Thanks for your responses. Unfortunately I still face the same issue. I hereby attach the screenshots of my configuration. Please let me know whether I need to update something.
Initially I used the latest packages in my process. Since it was throwing the error, I downgraded packages to the lower versions. But still I’m facing the same issue
Always use the latest version.
May I know the answers for the below.
can you run the program in debug mode, and check what values you get for below variables
File
DocText (check whether it is null)
DocObjectModel (checi whether this is null)
Taxonomy (check for null)
AutoExtractionResult (Check for null)
Also, check whether the robot has access to the “DocTask” bucket in Default folder. What I mean here is, the robot should be in the Default folder.
Hi Lahiru,
Thanks for your response. The robot is in Default folder and the above variables are not null.
One question- I have used normal process for Document Understanding. Is there any rule stating that Create Validation station action should be in used in Orchestrator process. If so, will this be a reason for the issue?
There is no such need to create the DU flow in an Orchestrator process. You can develop it in a normal process flow. You only need to create a process only if you are using Action Center or persistence activities
Hi @Lahiru.Fernando, I had an general qs about Intelligent OCR Form extractor. Is it capable of extracting embedded text inside logo or a stamp from a PDF document?

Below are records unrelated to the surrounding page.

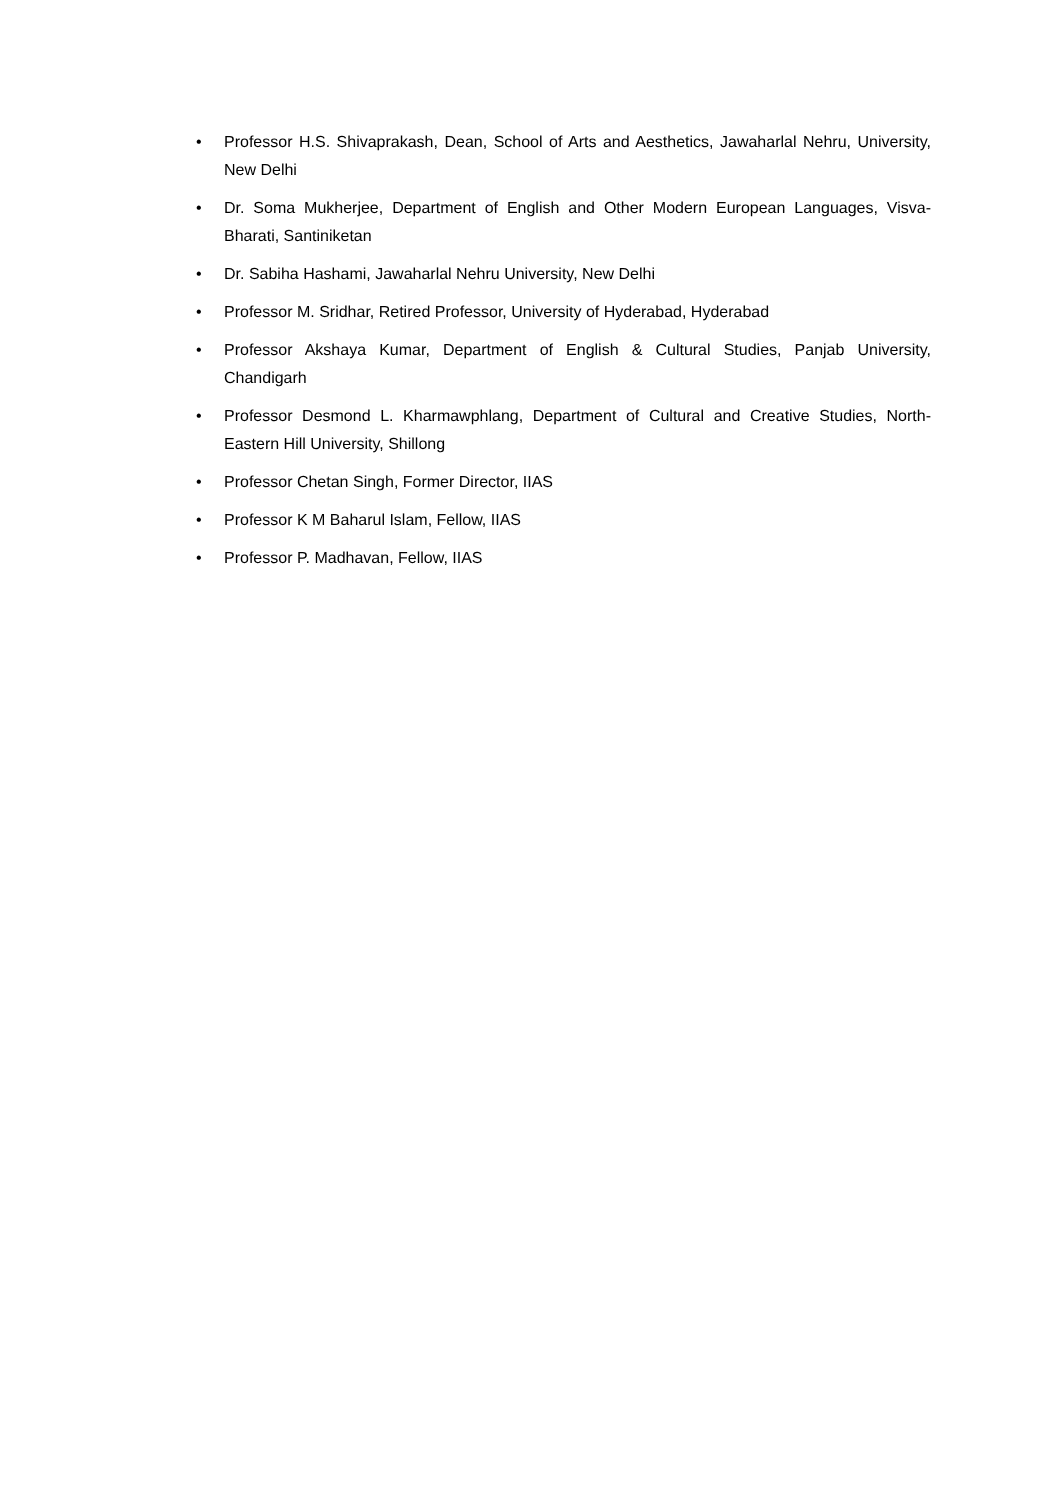• Professor H.S. Shivaprakash, Dean, School of Arts and Aesthetics, Jawaharlal Nehru, University, New Delhi
• Dr. Soma Mukherjee, Department of English and Other Modern European Languages, Visva-Bharati, Santiniketan
• Dr. Sabiha Hashami, Jawaharlal Nehru University, New Delhi
• Professor M. Sridhar, Retired Professor, University of Hyderabad, Hyderabad
• Professor Akshaya Kumar, Department of English & Cultural Studies, Panjab University, Chandigarh
• Professor Desmond L. Kharmawphlang, Department of Cultural and Creative Studies, North-Eastern Hill University, Shillong
• Professor Chetan Singh, Former Director, IIAS
• Professor K M Baharul Islam, Fellow, IIAS
• Professor P. Madhavan, Fellow, IIAS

Hi @Lahiru.Fernando, I tried it with a sample logo and Organization name embedded inside the logo. It was not able to extract the text.
Please see screenshot below. The text inside the logo is not highlighted when I draw a boundary around it. Although OCR can extract the text as a separate activity. But I was looking for,
if IntelligentOCR has that inbuilt.
Thanks for your response. I still face the same issue. Should I check any other configuration or is there any other way where I can resolve this issue.
Iam facing this issue for more than one week. Can you help me on this?
Can you send me your workflow solution so I can have a look? If it is possible, let me know what sort of documents you are processing too… if it is invoices, I have some samples with me. but if it is a different kind i need to know
Without training the model for 2nd run(to automatically detect/extract values), how would it be an advantage to add human validation stations as it requires humans everytime, and also we cant even use this in unattended bot.
Any leads on this please
The model is indeed trained when you have not only collected the data, but also curated it (making sure the humans did not make mistakes etc).
You can put in validation logic before the human validation step, to decide whether human review is needed or not.
You don’t always need an attended bot, as you can use the Validation Station integrates into Action Center in Orchestrator, in a long running workflow, so you can use pretty much any robot…
Can you elaborate this one if possible? How to retrain Du models without AI fabric as there is no extractor trainer activity available in studio like for classifiers
yes there is, but its purpose as of yet is to collect the data to be used for training.
it does not automatically trigger retraining with each new validated document.
this is why you would need to go to AI Fabric and start the training from there…
I’m working on Document Understanding and I have a following question:
We can use Machine learning extractor by using one of the provided endpoints here and API key
Both provides same fields to extract So what’s the difference between using the above two methods?
I’m assuming that when we use ML Extractor with the Endpoint and API key only we cannot retrain it the model.
But if we use ML extractor with ML Skill we can retrain it using ML Extractor Trainer. Please Correct me if I’m wrong I’m getting really confused in the use of these two methods.
Thanks.
Hello, could you please let me know how to use Document Understanding for rotated pages and pages which are not in the correct order? For exampe, I have a PDF file with 3 documents in it, first with 3 pages, second with 5 pages and third with 1 page, but the file starts with 2 pages of the first document, then one page from the second documents and then comes the third page from the first document, and so on. So they are not clarrified correctly and the Classification Station does not let me change the order of the pages. Also I have another exmple where the pages are rotated upside down and are not correctly digitized and none of the pages is classified.
Thank you!
From my experience, You cannot do anything if the documents are skewed or the skip angle of the characters are bad. The only way is to get good quality documents with a higher DPI.
For Classification and Extraction, you definitely need a Business Rule where it should state the initial and final set of pages
My recommendation would be splitting the documents using keyword matching and then processing through the DU Architecture
You are absolutely right: the public endpoints have a generic model behind them, that you as a customer cannot retrain or operate any change on. On the other hand, if you host your own model in AI Fabric, you can retrain it, add / remove fields, do transfer learning, etc.